Anybody else have any fun chicken roasting stories?

Tuesday, January 18, 2011

Balsamic tilapia with spinach pesto potatoes

These recipes look super fancy and difficult, but they were actually really simple and easy to pull off! I think they're great for a night when you want a little fancier dinner, but don't feel like standing in the kitchen for hours to get it!

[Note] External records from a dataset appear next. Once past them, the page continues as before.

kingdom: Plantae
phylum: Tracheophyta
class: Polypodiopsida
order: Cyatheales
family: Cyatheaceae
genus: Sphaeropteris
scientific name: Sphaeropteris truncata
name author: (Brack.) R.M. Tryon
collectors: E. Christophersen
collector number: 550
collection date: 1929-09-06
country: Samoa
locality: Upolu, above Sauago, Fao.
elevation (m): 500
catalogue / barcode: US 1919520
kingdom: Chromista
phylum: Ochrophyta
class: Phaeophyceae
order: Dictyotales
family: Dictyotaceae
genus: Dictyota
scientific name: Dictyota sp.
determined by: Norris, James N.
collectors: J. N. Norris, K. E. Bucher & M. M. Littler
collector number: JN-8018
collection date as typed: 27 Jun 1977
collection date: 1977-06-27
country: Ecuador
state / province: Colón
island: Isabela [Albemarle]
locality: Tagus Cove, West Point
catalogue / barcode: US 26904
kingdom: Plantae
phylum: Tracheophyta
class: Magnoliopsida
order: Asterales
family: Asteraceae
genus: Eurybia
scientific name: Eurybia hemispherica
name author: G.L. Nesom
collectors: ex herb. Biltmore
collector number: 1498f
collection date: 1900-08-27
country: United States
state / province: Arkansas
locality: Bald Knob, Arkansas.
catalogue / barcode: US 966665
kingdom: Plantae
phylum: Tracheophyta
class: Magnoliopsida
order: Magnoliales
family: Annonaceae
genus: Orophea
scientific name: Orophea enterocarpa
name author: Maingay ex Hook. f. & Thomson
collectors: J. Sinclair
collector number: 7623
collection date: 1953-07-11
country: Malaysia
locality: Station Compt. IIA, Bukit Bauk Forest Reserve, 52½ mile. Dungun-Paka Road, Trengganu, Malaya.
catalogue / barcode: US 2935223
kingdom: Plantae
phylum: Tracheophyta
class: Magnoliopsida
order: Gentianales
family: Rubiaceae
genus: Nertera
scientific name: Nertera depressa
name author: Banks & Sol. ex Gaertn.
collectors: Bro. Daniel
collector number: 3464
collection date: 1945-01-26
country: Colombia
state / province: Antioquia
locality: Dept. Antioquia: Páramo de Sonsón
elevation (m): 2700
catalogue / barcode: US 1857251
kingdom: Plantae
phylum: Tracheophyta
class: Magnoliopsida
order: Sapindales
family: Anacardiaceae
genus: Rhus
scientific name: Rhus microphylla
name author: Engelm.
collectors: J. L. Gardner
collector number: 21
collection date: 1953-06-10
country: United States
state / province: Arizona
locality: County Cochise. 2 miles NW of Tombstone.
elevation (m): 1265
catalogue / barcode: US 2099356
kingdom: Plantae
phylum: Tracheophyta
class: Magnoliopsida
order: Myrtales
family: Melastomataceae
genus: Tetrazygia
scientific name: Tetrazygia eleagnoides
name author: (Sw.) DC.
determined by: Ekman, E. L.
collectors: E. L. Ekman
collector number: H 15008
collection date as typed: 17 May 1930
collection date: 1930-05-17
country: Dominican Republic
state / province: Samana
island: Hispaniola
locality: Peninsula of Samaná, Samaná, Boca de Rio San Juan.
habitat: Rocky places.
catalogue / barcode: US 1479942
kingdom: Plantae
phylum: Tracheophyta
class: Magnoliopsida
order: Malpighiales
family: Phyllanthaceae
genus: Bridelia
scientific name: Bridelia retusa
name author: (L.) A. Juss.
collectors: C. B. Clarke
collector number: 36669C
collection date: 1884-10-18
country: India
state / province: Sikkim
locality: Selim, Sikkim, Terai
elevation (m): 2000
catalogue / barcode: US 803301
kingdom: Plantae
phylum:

First, the potatoes. This recipe is straight from Joy the Baker, one of the recipe blogs I like to read. I cut it in half since there's only two of us:
  • 2 russet potatoes
  • 2 garlic cloves
  • 2 Tbsp. unsalted butter
  • salt
  • 2 Tbsp. olive oil
Preheat over to 425. Thinly slice garlic cloves. Scrub potatoes well, and slice a small layer off the bottom to give it a base. Cut thin rounds in the potatoes, but don't slice all the way through the potato. Place slices of garlic in between every other slice, like this:

The slices kind of like to stick together, but if you get a knife in between that helps spread them apart. Place the potatoes on a baking sheet, cover with a pat of butter and drizzle of oil. Bake for 1 hour, basting with the melted butter every 15 minutes - this will make the potatoes nice and crispy!

For the spinach pesto:
  • 2 loosely packed cups of spinach
  • 2 garlic cloves
  • 1/4 cups roasted cashews (I used pecans and toasted them until fragrant)
  • 2 teaspoons fresh lemon juice
  • 1/2 teaspoon lemon zest
  • 1/3 cup freshly grated Parmesan cheese
  • salt and pepper to taste
  • 1/3 cup olive oil
Blend everything but the olive oil in a food processor until finely chopped. Slowly add oil while pulsing. Make sure to taste for the seasonings!

Yum!

The original recipe for the balsamic tilapia was courtesy Rachael Ray - the tilapia was salted, peppered, and lightly dusted with flour. I sauteed it for about 4 minutes on each side. After removing the fish, lower heat to medium and add 3 Tbsp. butter. Allow the butter to brown (about 3 minutes) then add 1/4 C. balsamic vinegar. Simmer 1 to 2 minutes and allow mixture to reduce by half.


The sauce gets nice and thick and sweet-smelling! Just pour some over the fish.

When the potatoes are done they look like this:


See how the sections separate? So pretty!!


The finished product was super yummy, and really light and fresh-tasting. I still have some leftover pesto, I'll probably put over pasta or chicken.

Side note - there is a bit of butter/oil in these recipes, but I think they could be pretty easily substituted with margarine or olive oil, if you want.

Don't be afraid to try these, even though they look kind of complicated. They were actually quite simple, but they look really impressive on the plate! Enjoy!